Monsieur le duc d’Orléans, profondément blessé, peiné, embarrassé, resta seul avec mon oncle ; il n’y avait rien à dissimuler, il lui parla avec amertume de cette scène et lui témoigna un vif désir de repartir sur le champ. Édouard lui montra l’inconvénient d’un tel esclandre et s’offrit à aller de sa part prendre les ordres du Roi. Le Roi, qui était auprès de sa nièce, fit dire au prince que c’était une incommodité à laquelle Madame était fort sujette, qu’elle allait mieux et qu’il n’y paraîtrait pas au dîner. Peu d’instants après, il reçut monsieur le duc d’Orléans dans son cabinet. Je ne sais ce qui se passa entre eux. Au dîner, Madame fit bonne contenance et parla même à monsieur le duc d’Orléans de ces palpitations auxquelles elle était sujette, ce qui n’était pas vrai. Le prince fut très satisfait, on peut le croire, de remonter en voiture sitôt après le dîner.
###
■ **Consignes et exercices**:
1. Répondez à ces questions sur le récit de la scène du duc d'Orléans :
(a) Qui s'offrit à aller prendre les ordres du Roi de la part du prince ?
(b) Dans quelle pièce le Roi reçut-il le duc d'Orléans ?
(c) Que fit le prince sitôt après le dîner ?
2. Reprenez le récit de la scène du duc d'Orléans à la suite de sa dernière phrase.

(Extraits du jeu de données)
###
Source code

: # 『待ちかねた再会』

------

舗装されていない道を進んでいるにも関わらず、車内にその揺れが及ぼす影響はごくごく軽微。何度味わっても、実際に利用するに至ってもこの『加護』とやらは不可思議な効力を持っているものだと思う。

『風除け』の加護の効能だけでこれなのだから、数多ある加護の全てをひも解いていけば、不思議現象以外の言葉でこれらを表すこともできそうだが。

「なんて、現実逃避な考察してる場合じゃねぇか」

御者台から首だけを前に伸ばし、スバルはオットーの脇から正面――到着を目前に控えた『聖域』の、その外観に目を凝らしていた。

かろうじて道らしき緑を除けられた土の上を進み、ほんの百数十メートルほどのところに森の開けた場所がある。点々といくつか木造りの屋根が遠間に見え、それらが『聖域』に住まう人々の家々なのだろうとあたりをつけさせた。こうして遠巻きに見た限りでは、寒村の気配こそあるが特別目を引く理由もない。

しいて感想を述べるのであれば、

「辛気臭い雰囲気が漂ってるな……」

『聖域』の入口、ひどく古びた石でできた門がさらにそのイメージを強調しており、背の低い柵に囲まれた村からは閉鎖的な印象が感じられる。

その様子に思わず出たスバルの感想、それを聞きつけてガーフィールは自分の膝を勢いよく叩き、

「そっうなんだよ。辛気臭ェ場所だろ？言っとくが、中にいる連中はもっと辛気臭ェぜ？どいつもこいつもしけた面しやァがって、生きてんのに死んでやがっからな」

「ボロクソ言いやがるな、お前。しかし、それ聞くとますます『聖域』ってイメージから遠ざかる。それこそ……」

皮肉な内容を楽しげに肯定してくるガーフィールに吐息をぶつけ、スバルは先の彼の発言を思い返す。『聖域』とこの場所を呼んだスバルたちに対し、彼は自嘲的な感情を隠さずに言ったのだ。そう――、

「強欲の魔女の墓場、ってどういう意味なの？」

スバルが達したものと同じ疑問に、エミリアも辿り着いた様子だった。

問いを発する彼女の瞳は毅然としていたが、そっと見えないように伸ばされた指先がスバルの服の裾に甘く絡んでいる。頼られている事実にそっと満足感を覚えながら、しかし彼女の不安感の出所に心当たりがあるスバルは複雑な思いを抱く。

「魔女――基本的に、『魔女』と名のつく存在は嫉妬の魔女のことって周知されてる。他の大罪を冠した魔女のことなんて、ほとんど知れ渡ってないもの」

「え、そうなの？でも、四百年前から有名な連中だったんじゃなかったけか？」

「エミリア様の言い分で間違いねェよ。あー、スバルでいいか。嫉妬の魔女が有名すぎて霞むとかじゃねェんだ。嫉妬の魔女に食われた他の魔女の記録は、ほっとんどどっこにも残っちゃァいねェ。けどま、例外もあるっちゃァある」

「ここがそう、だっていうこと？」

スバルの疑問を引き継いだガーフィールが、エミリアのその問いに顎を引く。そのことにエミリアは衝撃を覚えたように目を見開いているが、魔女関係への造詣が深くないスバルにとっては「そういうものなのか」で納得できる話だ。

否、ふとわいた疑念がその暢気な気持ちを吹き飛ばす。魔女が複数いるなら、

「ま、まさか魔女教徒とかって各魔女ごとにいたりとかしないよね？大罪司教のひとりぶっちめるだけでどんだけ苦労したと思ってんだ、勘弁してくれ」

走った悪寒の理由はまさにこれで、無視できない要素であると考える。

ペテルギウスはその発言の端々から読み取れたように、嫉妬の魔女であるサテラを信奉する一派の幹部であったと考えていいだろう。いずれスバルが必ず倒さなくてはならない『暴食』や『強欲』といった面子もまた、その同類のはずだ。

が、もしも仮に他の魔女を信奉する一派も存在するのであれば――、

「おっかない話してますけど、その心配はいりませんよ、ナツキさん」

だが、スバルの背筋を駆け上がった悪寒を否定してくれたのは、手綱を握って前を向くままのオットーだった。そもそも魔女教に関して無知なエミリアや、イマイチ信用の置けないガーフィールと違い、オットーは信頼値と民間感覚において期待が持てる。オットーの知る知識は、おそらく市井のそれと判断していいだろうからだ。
###
■ **Réponses attendues**:
1.
(a) Édouard, l'oncle de la personne qui raconte.
(b) Dans son cabinet.
(c) Il remonta en voiture.

2.
Ces sortes de scènes laissent des traces qui ne s’oublient ni de part ni d’autre.

La répugnance ostensible de Madame pour monsieur le duc d’Orléans s’affaiblit avec le temps, mais elle ne put ni vaincre ni dissimuler celle que lui inspirait Mademoiselle. En revanche, il s’établit une amitié sincère et mutuelle entre elle et madame la duchesse d’Orléans. Madame l’appelait ordinairement, en en parlant, ma vraie cousine.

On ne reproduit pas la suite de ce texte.